* **DATA RECORDS**
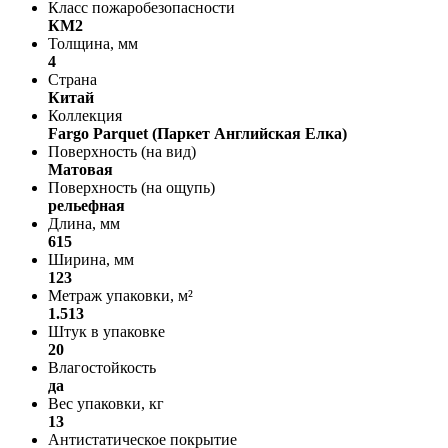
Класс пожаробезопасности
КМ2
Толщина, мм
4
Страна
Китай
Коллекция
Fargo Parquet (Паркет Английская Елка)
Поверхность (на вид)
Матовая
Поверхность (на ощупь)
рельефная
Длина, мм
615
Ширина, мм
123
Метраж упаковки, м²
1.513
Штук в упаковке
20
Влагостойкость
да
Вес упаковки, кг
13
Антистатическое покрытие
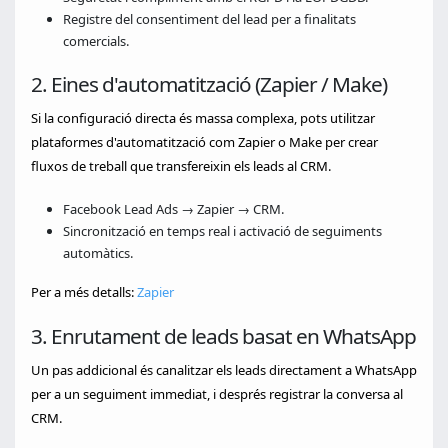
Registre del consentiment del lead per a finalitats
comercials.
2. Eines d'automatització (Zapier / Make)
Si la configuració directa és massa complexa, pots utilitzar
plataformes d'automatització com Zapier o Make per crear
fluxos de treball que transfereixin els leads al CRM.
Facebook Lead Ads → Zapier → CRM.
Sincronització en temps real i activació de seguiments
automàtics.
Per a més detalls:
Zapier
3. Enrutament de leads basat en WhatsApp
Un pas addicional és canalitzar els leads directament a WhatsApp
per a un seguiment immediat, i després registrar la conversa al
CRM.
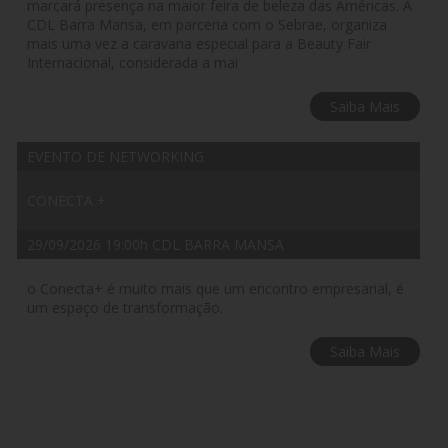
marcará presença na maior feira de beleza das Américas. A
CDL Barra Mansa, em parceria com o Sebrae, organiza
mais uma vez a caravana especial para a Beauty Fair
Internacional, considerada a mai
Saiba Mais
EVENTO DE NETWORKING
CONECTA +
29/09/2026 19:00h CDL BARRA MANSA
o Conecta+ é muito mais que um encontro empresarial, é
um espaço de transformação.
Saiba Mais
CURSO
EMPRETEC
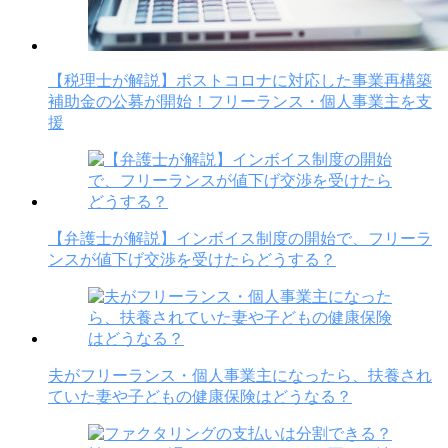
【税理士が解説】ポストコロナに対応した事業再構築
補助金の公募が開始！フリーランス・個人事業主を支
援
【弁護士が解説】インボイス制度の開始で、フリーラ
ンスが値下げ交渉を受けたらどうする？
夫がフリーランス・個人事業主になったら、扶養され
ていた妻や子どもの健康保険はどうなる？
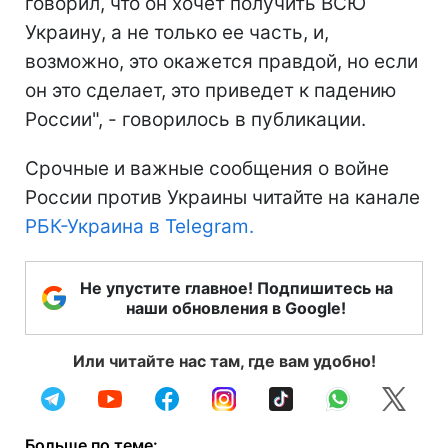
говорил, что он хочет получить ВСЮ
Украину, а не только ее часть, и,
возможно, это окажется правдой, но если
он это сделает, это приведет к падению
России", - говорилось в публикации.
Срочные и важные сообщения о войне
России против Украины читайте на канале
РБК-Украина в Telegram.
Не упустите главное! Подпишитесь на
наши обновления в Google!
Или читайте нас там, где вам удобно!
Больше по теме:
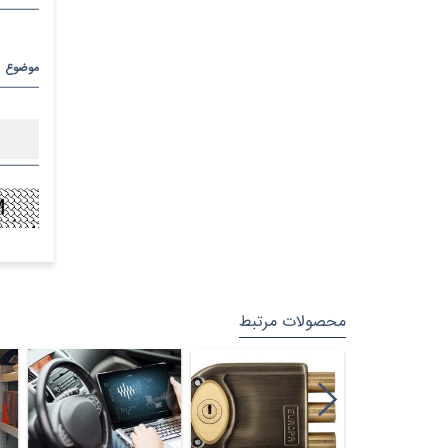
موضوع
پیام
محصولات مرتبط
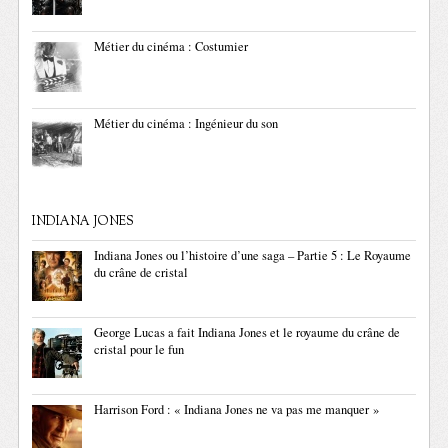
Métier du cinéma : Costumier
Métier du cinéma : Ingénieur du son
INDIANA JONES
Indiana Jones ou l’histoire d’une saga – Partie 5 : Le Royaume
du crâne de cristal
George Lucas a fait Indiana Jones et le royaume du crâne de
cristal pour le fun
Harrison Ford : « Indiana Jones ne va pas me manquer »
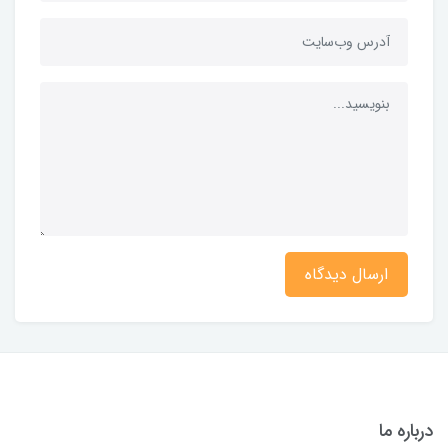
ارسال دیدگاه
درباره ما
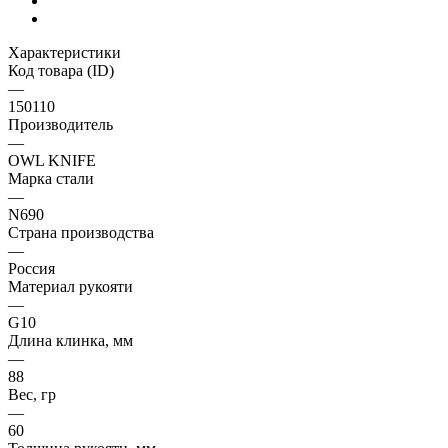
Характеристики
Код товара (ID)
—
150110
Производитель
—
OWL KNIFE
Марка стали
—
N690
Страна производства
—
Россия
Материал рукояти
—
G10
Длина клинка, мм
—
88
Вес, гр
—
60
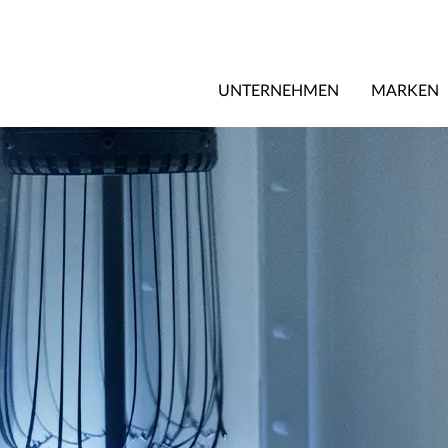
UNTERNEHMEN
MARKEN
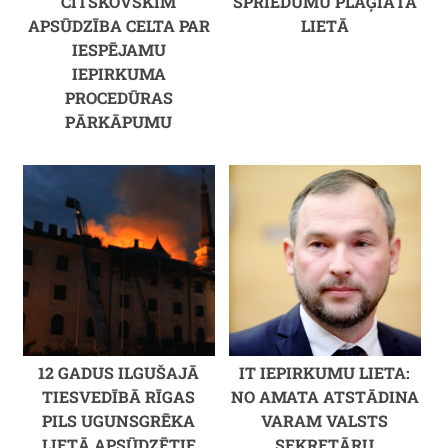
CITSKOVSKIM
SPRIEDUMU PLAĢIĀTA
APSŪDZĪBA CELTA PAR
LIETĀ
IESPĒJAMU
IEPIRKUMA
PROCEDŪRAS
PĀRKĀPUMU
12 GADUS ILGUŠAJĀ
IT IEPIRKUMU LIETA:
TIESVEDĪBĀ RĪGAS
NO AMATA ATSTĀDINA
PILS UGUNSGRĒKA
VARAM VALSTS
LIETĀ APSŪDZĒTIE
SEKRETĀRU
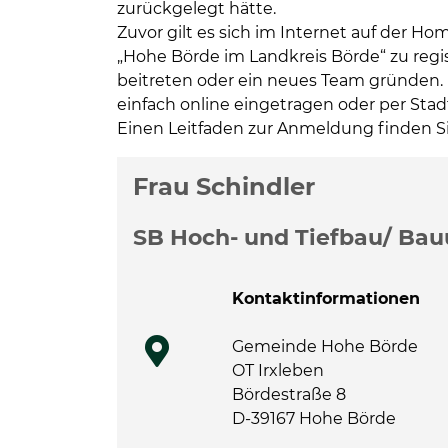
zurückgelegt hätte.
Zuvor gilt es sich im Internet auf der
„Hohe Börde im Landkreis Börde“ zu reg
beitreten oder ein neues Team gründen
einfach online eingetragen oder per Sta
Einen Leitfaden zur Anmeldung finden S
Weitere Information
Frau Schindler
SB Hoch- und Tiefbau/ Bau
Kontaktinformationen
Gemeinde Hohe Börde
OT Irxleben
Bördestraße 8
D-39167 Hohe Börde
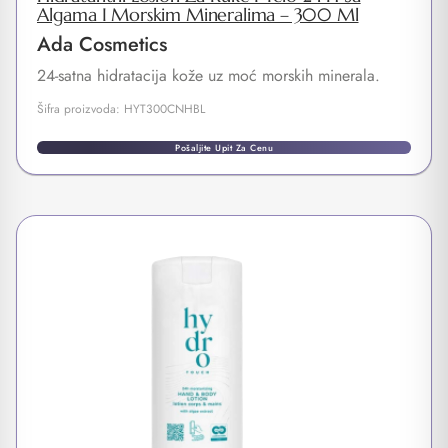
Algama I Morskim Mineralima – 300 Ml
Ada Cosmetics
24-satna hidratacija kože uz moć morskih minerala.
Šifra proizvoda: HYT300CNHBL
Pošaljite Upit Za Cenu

* **DESCRIPTION OF THE TASK**
Select every line above that contains the string "cristal", and copy each one in full.

* **ANSWER**
du crâne de cristal
cristal pour le fun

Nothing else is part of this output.